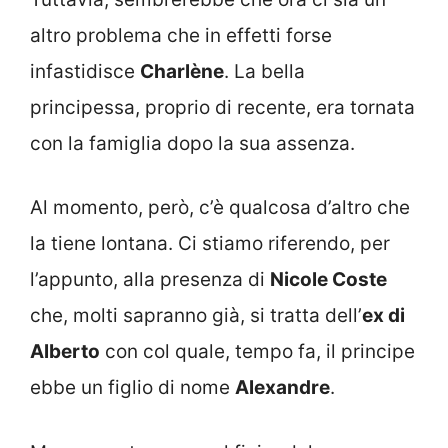
altro problema che in effetti forse
infastidisce
Charlène
. La bella
principessa, proprio di recente, era tornata
con la famiglia dopo la sua assenza.
Al momento, però, c’è qualcosa d’altro che
la tiene lontana. Ci stiamo riferendo, per
l’appunto, alla presenza di
Nicole Coste
che, molti sapranno già, si tratta dell’
ex di
Alberto
con col quale, tempo fa, il principe
ebbe un figlio di nome
Alexandre
.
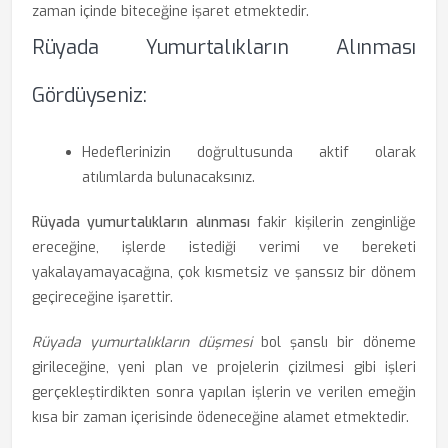
zaman içinde biteceğine işaret etmektedir.
Rüyada Yumurtalıkların Alınması
Gördüyseniz:
Hedeflerinizin doğrultusunda aktif olarak
atılımlarda bulunacaksınız.
Rüyada yumurtalıkların alınması
fakir kişilerin zenginliğe
ereceğine, işlerde istediği verimi ve bereketi
yakalayamayacağına, çok kısmetsiz ve şanssız bir dönem
geçireceğine işarettir.
Rüyada yumurtalıkların düşmesi
bol şanslı bir döneme
girileceğine, yeni plan ve projelerin çizilmesi gibi işleri
gerçekleştirdikten sonra yapılan işlerin ve verilen emeğin
kısa bir zaman içerisinde ödeneceğine alamet etmektedir.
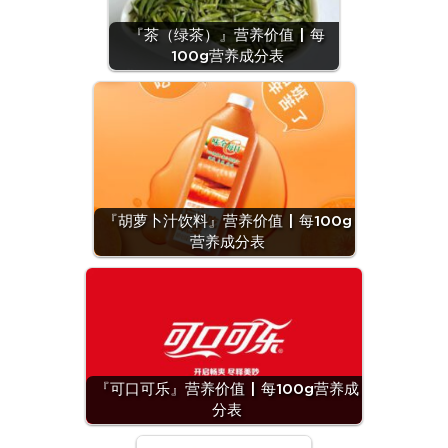
『茶（绿茶）』营养价值 | 每
100g营养成分表
『胡萝卜汁饮料』营养价值 | 每100g
营养成分表
『可口可乐』营养价值 | 每100g营养成
分表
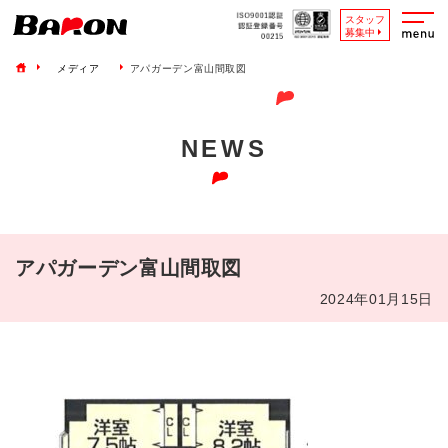
スタッフ
募集中
メディア
アパガーデン富山間取図
NEWS
アパガーデン富山間取図
2024年01月15日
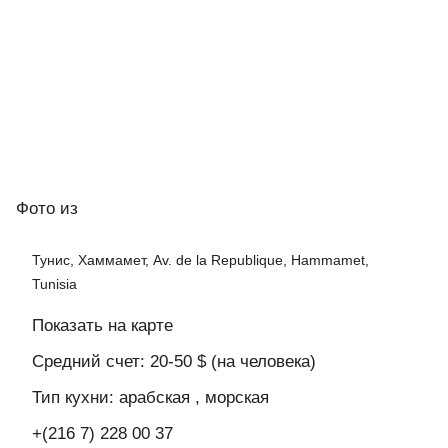
Фото
из
Тунис, Хаммамет, Av. de la Rеpublique, Hammamet,
Tunisia
Показать на карте
Средний счет: 20-50 $ (на человека)
Тип кухни: арабская , морская
+(216 7) 228 00 37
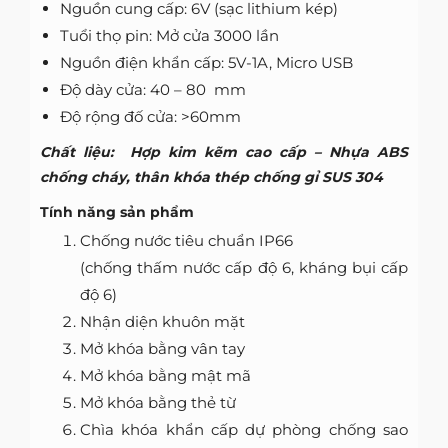
Nguồn cung cấp: 6V (sạc lithium kép)
Tuổi thọ pin: Mở cửa 3000 lần
Nguồn điện khẩn cấp: 5V-1A, Micro USB
Độ dày cửa: 40 – 80 mm
Độ rộng đố cửa: >60mm
Chất liệu: Hợp kim kẽm cao cấp – Nhựa ABS
chống cháy, thân khóa thép chống gỉ SUS 304
Tính năng sản phẩm
Chống nước tiêu chuẩn IP66
(chống thấm nước cấp độ 6, kháng bụi cấp
độ 6)
Nhận diện khuôn mặt
Mở khóa bằng vân tay
Mở khóa bằng mật mã
Mở khóa bằng thẻ từ
Chìa khóa khẩn cấp dự phòng chống sao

····················

** YOUR TASK **
Write out every line of text in the listing above as a numbered list, skipping blank lines and leaving the pictures out.

** EXERCISE OUTPUT **
1. altro problema che in effetti forse
2. infastidisce
3. Charlène
4. . La bella
5. principessa, proprio di recente, era tornata
6. con la famiglia dopo la sua assenza.
7. Al momento, però, c’è qualcosa d’altro che
8. la tiene lontana. Ci stiamo riferendo, per
9. l’appunto, alla presenza di
10. Nicole Coste
11. che, molti sapranno già, si tratta dell’
12. ex di
13. Alberto
14. con col quale, tempo fa, il principe
15. ebbe un figlio di nome
16. Alexandre
17. .
18. zaman içinde biteceğine işaret etmektedir.
19. Rüyada Yumurtalıkların Alınması
20. Gördüyseniz:
21. Hedeflerinizin doğrultusunda aktif olarak
22. atılımlarda bulunacaksınız.
23. Rüyada yumurtalıkların alınması
24. fakir kişilerin zenginliğe
25. ereceğine, işlerde istediği verimi ve bereketi
26. yakalayamayacağına, çok kısmetsiz ve şanssız bir dönem
27. geçireceğine işarettir.
28. Rüyada yumurtalıkların düşmesi
29. bol şanslı bir döneme
30. girileceğine, yeni plan ve projelerin çizilmesi gibi işleri
31. gerçekleştirdikten sonra yapılan işlerin ve verilen emeğin
32. kısa bir zaman içerisinde ödeneceğine alamet etmektedir.
33. 『茶（绿茶）』营养价值 | 每
34. 100g营养成分表
35. 『胡萝卜汁饮料』营养价值 | 每100g
36. 营养成分表
37. 『可口可乐』营养价值 | 每100g营养成
38. 分表
39. スタッフ
40. 募集中
41. メディア
42. アパガーデン富山間取図
43. NEWS
44. アパガーデン富山間取図
45. 2024年01月15日
46. Фото
47. из
48. Тунис, Хаммамет, Av. de la Rеpublique, Hammamet,
49. Tunisia
50. Показать на карте
51. Средний счет: 20-50 $ (на человека)
52. Тип кухни: арабская , морская
53. +(216 7) 228 00 37
54. Nguồn cung cấp: 6V (sạc lithium kép)
55. Tuổi thọ pin: Mở cửa 3000 lần
56. Nguồn điện khẩn cấp: 5V-1A, Micro USB
57. Độ dày cửa: 40 – 80 mm
58. Độ rộng đố cửa: >60mm
59. Chất liệu: Hợp kim kẽm cao cấp – Nhựa ABS
60. chống cháy, thân khóa thép chống gỉ SUS 304
61. Tính năng sản phẩm
62. Chống nước tiêu chuẩn IP66
63. (chống thấm nước cấp độ 6, kháng bụi cấp
64. độ 6)
65. Nhận diện khuôn mặt
66. Mở khóa bằng vân tay
67. Mở khóa bằng mật mã
68. Mở khóa bằng thẻ từ
69. Chìa khóa khẩn cấp dự phòng chống sao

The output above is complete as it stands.